# [Required action]
Leaving out all pictures, retype the records exactly.

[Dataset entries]
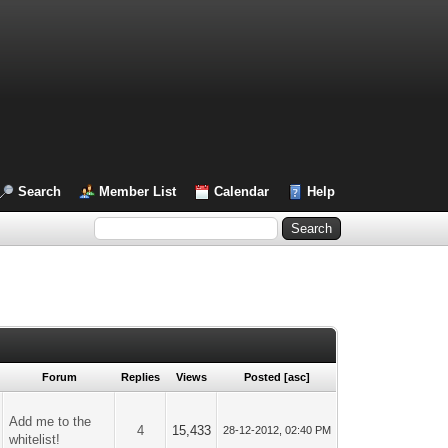
Search
Member List
Calendar
Help
Forum
Replies
Views
Posted
[
asc
]
Add me to the
4
15,433
28-12-2012, 02:40 PM
whitelist!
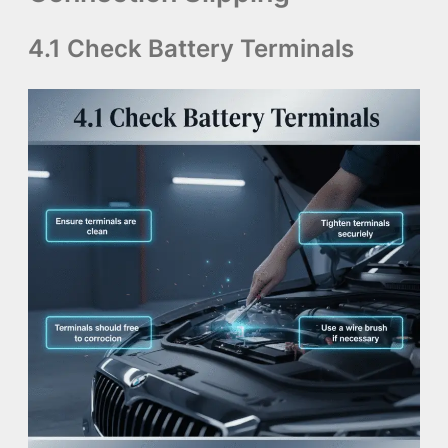
4.1 Check Battery Terminals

# [Expected answer]
Search
Member List
Calendar
Help
Forum
Replies
Views
Posted
[
asc
]
Add me to the
4
15,433
28-12-2012, 02:40 PM
whitelist!
4.1 Check Battery Terminals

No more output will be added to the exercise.